Le déclin des fonctions physiologiques associé au vieillissement est en partie attribuable à une diminution de l’activité. Je suis déterminé à rester actif physiquement lorsque je vieillirai. En fait, les exercices que je faisais lorsque j’étais en orbite et au cours de la période suivant immédiatement mon retour sur terre étaient conçus pour solliciter les muscles antigravité et les os et améliorer la stabilité. J’ai l’intention de continuer à pratiquer ce type d’exercices pendant de nombreuses années.

Toutefois, le sujet de conversation entre Yves, Alain et moi ne portait pas sur l’espace, mais sur la maladie d’Alzheimer. Au Canada, cette maladie touche actuellement 500 000 personnes, mais d’ici une génération, ce chiffre passera à 1,1 million. Cela signifie que cette maladie affecte en quelque sorte la vie de la plupart des Canadiens. Mon grand‑père en était atteint. Il était difficile pour moi et les autres membres de la famille de constater les changements dans son comportement et ses capacités cognitives, à la fin de sa vie. Bien sûr, il est pénible aussi pour les patients de perdre leurs capacités et leur autonomie.

C’est pourquoi le diagnostic, le traitement et la prévention de cette maladie constituent une priorité de recherche de l’Institut du vieillissement des IRSC. L’une des principales initiatives de recherche des IRSC (appelées initiatives phares) est la Stratégie internationale de recherche concertée sur la maladie d’Alzheimer (la maladie d’Alzheimer est un phénomène mondial). L’Institut du vieillissement dirige cette initiative en collaboration avec plusieurs autres instituts.

Lors de notre dîner, j’ai demandé à Yves quels étaient les facteurs de risque pour la maladie d’Alzheimer.

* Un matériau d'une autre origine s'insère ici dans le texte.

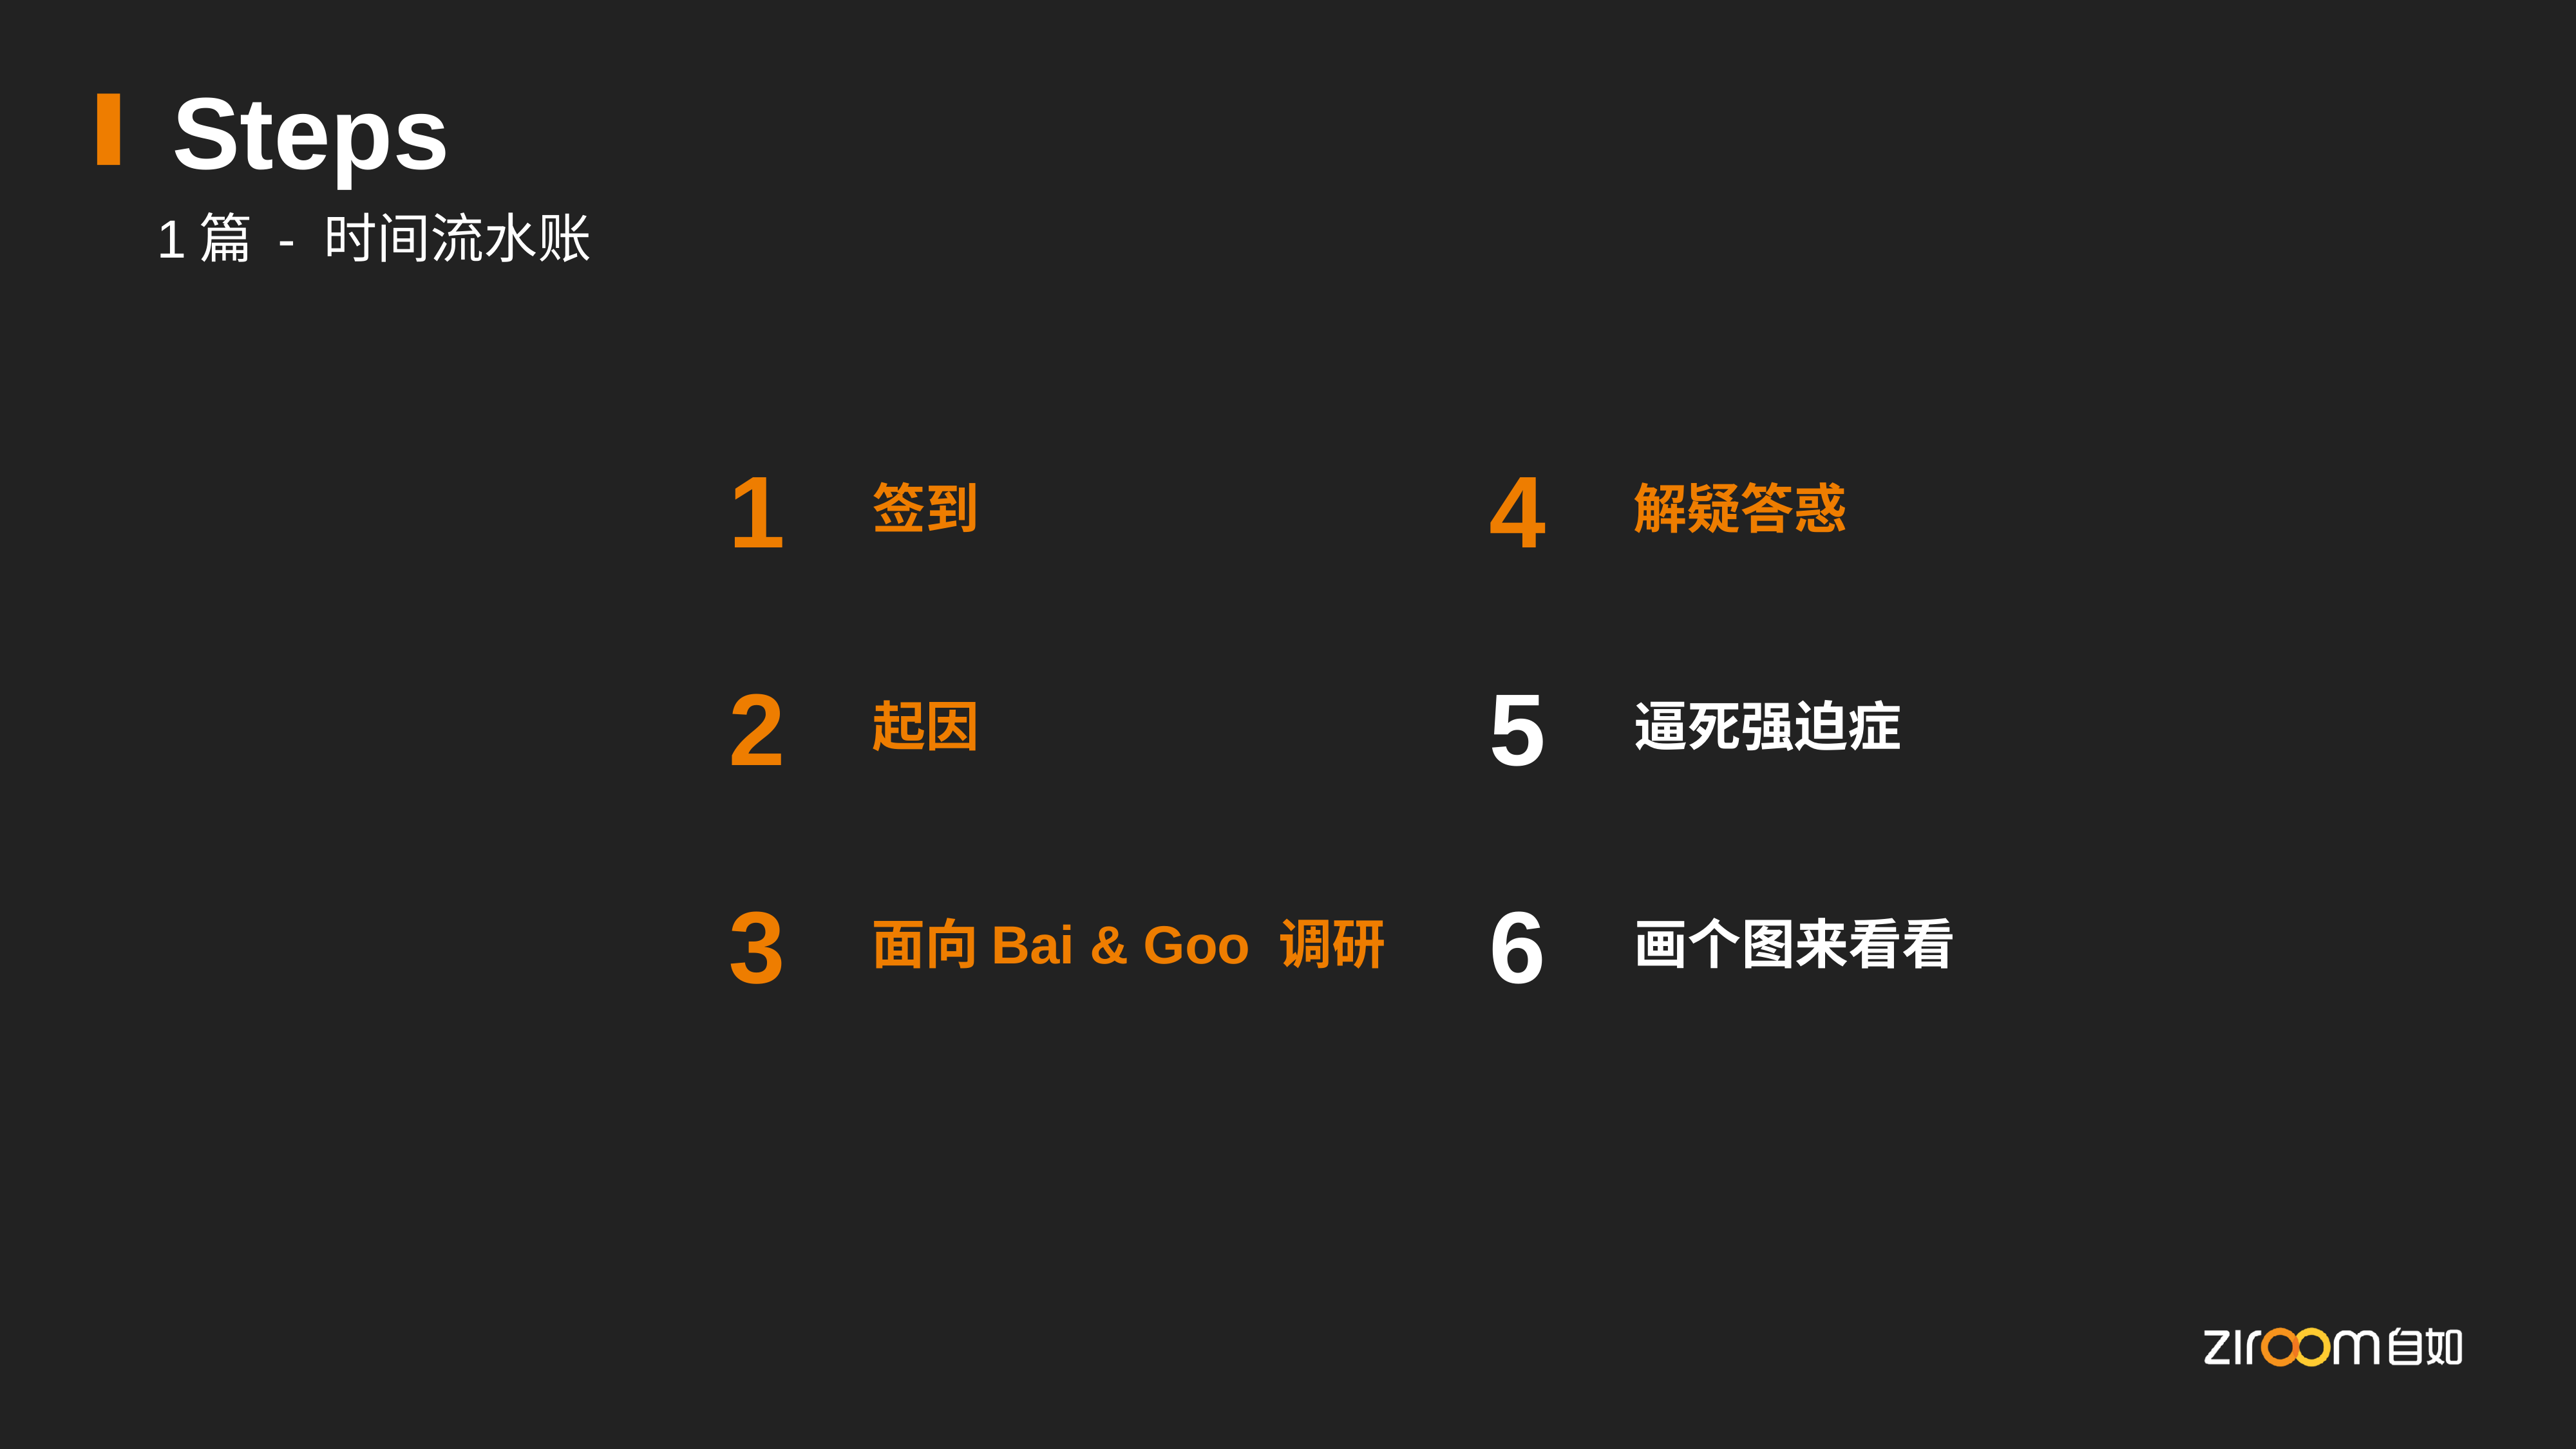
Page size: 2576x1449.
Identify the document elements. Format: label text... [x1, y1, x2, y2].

Il a répondu que le premier facteur était le vieillissement; cela m’a fait rire. Pourtant, cette réponse n’est pas dépourvue d’intérêt. Plus nous vieillissons, plus le risque augmente. L’incidence de la maladie d’Alzheimer chez les personnes de 65 ans et plus est de 7 %. Toutefois, pour les gens de plus de 85 ans, l’incidence est de 45 % – une augmentation importante.

Cette incidence croissante est atténuée par les nouvelles sur la recherche au sujet des mesures de prévention. Tous les soirs, ma mère fait des casse-tête ou joue aux cartes avec ses amies afin de conserver sa vivacité d’esprit. Cela l’aide réellement. Tout ce que nous pouvons faire pour améliorer notre santé cardiovasculaire et cognitive peut retarder l’apparition des symptômes cliniques de la maladie d’Alzheimer. Il a été démontré que l’apprentissage d’une langue seconde à l’âge adulte était un moyen efficace. Même si un mode de vie sain peut être d’aucune utilité pour empêcher l’apparition de la pathophysiologie de la maladie d’Alzheimer, il peut aider à préserver la fonction pendant une plus longue période de temps.

Yves Joanette est une source d’inspiration, et je suis toujours heureux de le rencontrer. Il parle avec enthousiasme de la recherche en vue de trouver un « marqueur » efficace qui permettrait aux médecins de détecter la maladie d’Alzheimer, dès les premiers stades. En faisant de la recherche, Yves a pour but non seulement de prolonger la vie, mais d’améliorer la qualité de la vie prolongée. Avec le vieillissement de la population canadienne, les travaux d’Yves deviendront de plus en plus essentiels.